In this abstract, data were presented by mutation. Essentially the message is for patients with T315I mutations up front, the recommended starting dose is 45 mg because at the lower dose the complete cytogenetic response rates were lower [TABLE 2]. We see the advantage in progression-free survival in 45 mg per day compared with 30 mg and 15 mg. Therefore, I think for T315I-mutant disease—and I will always check for mutation at the baseline—start with 45 mg per day and reduce the dose later.
If a patient had no T315I mutation or other mutation, I still think there are advantages for 45 mg per day is my first choice, but then if an individual has no mutations and I’m concerned about hypertension or other vascular risk factors, I may use 30 mg and 15 mg, and the data are reassuring in that sense.
Finally, the last abstract presented was 2550,7 dose-modification dynamics of ponatinib in chronic phase CML from the patients in the OPTIC [and PACE] trials. In the phase 2 PACE trial [NCT01207440]—the original trial that led to the approval of ponatinib—the dose adjustment was based on adverse events: if a patient receives 45 mg and has adverse events, the dose is reduced to 30 mg and then 15 mg. We’ve shown that dose adjustment did not compromise efficacy.

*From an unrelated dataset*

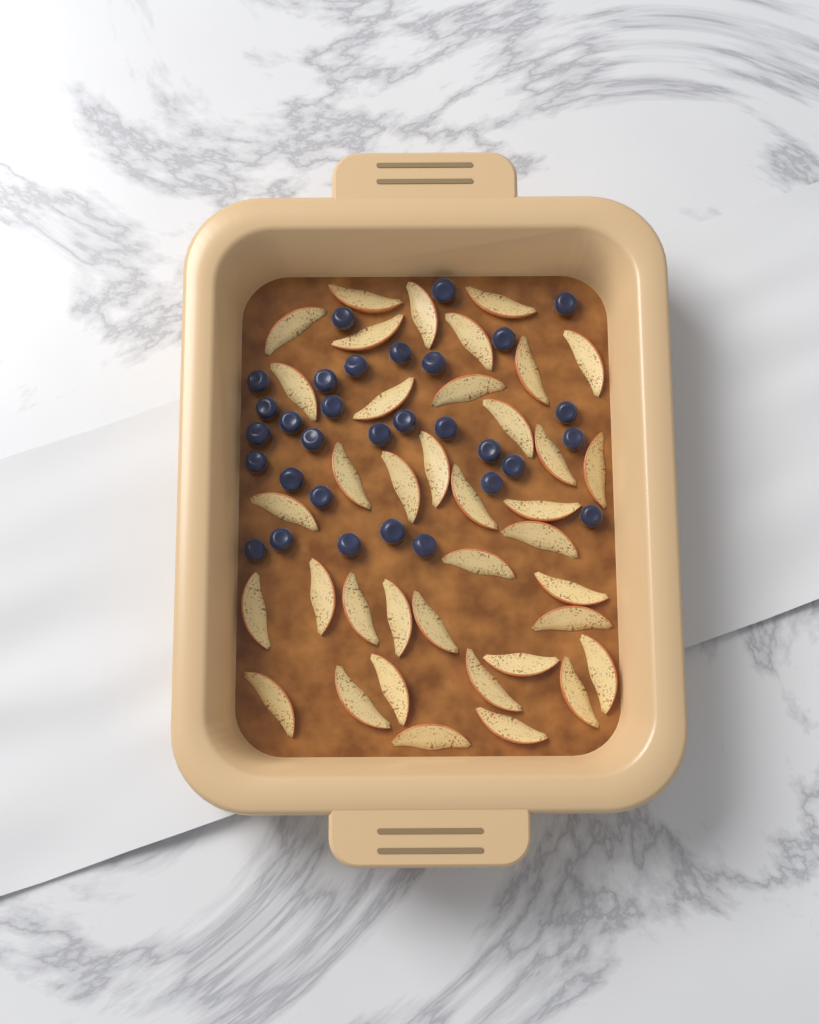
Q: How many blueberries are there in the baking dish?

In the OPTIC trial, the dose adjustment was based on efficacy, so you don’t have to wait for the safety concerns to happen to reduce the dose. By adjusting based on a response and efficacy, we had a better outcome. Therefore, the thresholding was determined in 2 ways: No. 1, you do not need full dose all along, and No. 2, reducing the dose based on dynamic of response is better than waiting for safety concerns.

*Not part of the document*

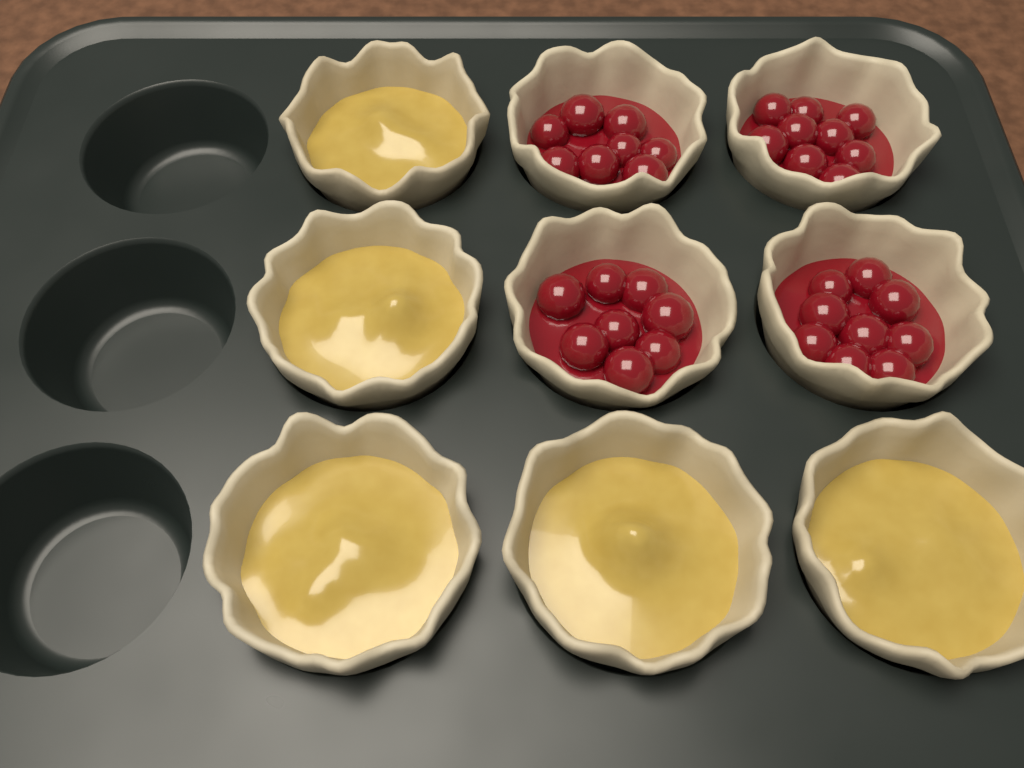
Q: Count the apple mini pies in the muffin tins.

This approach will preserve response and give you the best long-term outcome. Therefore, that led to the change of the label of the drug where you adjust the dose based on response. We have plenty of data on that now, and that dose reduction has become the standard of care.
Davids: Some great abstracts in CML, very nicely summarized. Another great ASH meeting for this disease as well.